I am not going to allow the cycle of abuse to continue. I have stepped away from them to prevent it. I'm struggling with having made that choice because I was basically raised with a cult mindset that the family was everything and that I had to prove myself worthy to be family and please my parents. But they changed the rules on me (and my brothers) everytime we accomplished something. Once, I thought my father was an honest man. But, looking at his pattern of behavior, he's a poor man who aspires to be a grifter like Donald Trump with out the work of the hustle to do it. My mother's a narcissist and either a sociopath or psychopath. I'm not sure which term fits best for someone who would hold their three year old kid out over a three story drop and scream at them to behave with the impled threat that they were going to kill them if they didn't. Shit like that didn't happen once or twice. It was on a daily basis.

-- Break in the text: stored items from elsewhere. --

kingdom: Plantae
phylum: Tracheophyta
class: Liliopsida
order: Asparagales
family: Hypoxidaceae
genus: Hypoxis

The trauma is such that I struggle to remember things from my early childhood up to the beginning of junior high. Most people have some kind of memories of elementary school. Mine are a patchwork of bullying that happened on the bus and abuse that happened in the home. And I'm the one who remembers those years. My father asked me at one point in time if they beat us. I lied and said I didn't remember. He doesn't remember those years, but as I work through therapy and do my writing exercises, more comes clear and it's just all ugly. I have a quarter of my life that I don't remember clearly and that disturbs me on a fundamental level. 

The psychologist who evaluated me at one point said that I had trauma equivalent to combat veterans. He expressed amazement that I was semi-functional. I replied that I had no choice. A therapist expressed astonishment at the abbreviated description of the horrors I have lived through. She asked me how I got through it. My answer was simple: I don't die. That grim, battlefield mentality has carried me through a lot of shit. It will get me through whatever fall out comes from cutting off everyone. Keep your shield up and push forward, eventually you'll grind your foes under your heels.